%%
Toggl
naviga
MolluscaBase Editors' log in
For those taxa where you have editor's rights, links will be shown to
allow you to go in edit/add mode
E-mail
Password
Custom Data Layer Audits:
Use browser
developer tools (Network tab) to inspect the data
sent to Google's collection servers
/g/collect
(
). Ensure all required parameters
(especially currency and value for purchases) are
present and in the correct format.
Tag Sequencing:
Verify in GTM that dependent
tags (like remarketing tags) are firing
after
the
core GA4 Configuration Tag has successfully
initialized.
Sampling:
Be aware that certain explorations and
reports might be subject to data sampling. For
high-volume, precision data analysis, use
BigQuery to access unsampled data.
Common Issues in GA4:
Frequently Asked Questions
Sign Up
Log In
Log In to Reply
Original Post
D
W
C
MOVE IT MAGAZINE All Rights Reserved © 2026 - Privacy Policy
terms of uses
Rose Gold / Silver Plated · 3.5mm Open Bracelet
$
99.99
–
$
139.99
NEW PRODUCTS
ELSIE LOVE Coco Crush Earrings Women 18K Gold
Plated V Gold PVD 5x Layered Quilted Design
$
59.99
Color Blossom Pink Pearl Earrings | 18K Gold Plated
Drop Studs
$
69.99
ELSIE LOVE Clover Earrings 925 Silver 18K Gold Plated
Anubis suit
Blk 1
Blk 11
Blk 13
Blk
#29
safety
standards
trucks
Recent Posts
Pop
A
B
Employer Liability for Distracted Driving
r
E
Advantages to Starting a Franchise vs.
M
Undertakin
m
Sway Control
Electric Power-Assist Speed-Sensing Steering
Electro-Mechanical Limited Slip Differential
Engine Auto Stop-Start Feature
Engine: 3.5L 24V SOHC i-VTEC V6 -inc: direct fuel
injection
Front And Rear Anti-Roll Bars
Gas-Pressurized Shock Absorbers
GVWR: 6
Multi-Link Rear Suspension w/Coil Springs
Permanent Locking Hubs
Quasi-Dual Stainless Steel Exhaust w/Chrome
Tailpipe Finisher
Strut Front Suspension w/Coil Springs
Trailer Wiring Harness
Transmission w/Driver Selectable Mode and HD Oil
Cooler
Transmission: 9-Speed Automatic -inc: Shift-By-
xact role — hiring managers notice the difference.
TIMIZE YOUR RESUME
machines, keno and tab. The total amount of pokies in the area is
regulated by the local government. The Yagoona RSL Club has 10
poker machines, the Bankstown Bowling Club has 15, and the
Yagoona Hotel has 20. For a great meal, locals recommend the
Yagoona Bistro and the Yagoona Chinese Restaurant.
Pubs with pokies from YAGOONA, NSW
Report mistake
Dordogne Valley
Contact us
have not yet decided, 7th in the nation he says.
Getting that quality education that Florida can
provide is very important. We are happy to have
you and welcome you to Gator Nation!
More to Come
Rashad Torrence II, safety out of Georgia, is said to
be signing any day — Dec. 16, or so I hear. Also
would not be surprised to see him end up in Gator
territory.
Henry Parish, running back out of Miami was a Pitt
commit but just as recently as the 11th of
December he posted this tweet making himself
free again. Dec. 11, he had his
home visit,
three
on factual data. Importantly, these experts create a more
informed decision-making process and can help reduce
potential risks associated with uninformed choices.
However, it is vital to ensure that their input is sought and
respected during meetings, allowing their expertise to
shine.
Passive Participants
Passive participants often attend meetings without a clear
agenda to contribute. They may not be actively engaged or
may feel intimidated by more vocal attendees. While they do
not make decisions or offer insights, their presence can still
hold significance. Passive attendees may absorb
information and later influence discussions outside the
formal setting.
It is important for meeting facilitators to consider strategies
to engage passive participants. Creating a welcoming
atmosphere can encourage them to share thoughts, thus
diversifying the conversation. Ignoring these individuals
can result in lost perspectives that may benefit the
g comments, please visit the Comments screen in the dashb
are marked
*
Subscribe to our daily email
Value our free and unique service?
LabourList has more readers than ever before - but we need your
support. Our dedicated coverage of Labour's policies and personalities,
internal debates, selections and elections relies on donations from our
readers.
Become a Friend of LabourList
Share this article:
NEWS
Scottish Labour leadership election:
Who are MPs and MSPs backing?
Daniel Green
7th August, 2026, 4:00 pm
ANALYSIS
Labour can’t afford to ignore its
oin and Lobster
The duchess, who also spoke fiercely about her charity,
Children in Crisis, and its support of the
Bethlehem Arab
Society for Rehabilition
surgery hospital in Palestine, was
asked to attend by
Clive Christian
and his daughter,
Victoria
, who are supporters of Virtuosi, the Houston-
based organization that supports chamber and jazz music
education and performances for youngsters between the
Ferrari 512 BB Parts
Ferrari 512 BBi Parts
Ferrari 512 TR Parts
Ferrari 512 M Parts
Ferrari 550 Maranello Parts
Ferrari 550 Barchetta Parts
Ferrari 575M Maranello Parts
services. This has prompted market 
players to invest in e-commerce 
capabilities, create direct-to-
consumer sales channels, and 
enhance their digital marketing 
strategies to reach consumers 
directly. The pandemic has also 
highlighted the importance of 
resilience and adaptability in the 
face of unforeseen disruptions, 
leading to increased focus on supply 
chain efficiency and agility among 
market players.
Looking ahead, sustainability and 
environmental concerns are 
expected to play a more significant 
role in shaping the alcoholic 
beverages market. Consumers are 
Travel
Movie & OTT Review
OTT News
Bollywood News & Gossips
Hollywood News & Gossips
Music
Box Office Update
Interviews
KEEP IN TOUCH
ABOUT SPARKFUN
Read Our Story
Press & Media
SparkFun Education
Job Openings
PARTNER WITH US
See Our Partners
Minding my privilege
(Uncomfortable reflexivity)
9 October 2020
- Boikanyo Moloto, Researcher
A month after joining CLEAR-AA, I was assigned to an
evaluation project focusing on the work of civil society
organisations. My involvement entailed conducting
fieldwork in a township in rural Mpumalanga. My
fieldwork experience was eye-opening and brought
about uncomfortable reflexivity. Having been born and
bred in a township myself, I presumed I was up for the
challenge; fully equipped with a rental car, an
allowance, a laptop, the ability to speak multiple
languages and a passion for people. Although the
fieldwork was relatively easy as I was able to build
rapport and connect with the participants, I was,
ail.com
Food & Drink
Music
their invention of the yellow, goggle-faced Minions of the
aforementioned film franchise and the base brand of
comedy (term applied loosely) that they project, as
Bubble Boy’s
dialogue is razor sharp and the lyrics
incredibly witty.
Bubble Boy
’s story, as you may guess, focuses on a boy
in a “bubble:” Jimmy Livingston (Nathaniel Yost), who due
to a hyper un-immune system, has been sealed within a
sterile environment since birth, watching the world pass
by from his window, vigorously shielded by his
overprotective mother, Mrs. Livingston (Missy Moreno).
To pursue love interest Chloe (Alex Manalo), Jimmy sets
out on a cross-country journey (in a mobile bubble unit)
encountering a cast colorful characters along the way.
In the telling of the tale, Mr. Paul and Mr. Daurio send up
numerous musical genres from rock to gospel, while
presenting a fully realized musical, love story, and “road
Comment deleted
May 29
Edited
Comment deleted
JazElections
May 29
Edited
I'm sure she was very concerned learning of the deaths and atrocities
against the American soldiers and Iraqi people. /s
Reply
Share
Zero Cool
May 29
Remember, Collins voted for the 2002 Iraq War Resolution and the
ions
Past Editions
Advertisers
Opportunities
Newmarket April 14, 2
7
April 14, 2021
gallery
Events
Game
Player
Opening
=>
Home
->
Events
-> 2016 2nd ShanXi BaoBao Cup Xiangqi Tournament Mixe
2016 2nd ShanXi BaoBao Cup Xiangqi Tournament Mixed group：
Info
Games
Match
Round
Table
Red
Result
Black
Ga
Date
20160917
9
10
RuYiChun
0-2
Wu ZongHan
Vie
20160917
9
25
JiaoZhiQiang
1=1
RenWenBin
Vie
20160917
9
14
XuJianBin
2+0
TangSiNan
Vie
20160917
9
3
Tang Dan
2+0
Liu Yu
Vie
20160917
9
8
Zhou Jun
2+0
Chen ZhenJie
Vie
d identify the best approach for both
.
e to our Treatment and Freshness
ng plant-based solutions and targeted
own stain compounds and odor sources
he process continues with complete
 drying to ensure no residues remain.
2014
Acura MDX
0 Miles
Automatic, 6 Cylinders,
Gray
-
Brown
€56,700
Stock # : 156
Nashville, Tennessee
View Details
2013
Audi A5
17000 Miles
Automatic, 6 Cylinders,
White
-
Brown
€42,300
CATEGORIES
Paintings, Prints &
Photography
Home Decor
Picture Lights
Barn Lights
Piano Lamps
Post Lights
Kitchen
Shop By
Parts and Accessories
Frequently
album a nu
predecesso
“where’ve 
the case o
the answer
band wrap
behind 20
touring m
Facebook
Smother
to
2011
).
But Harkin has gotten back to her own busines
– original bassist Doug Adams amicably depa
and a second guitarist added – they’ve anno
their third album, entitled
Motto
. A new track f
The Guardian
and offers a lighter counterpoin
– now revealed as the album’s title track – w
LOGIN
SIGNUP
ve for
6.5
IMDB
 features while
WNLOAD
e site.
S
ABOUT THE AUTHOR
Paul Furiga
%%
Copy the rows above word for word, starting at the very first line and ending with the line that contains "present and in the correct format.".

__Exercise response__.
Toggl
naviga
MolluscaBase Editors' log in
For those taxa where you have editor's rights, links will be shown to
allow you to go in edit/add mode
E-mail
Password
Custom Data Layer Audits:
Use browser
developer tools (Network tab) to inspect the data
sent to Google's collection servers
/g/collect
(
). Ensure all required parameters
(especially currency and value for purchases) are
present and in the correct format.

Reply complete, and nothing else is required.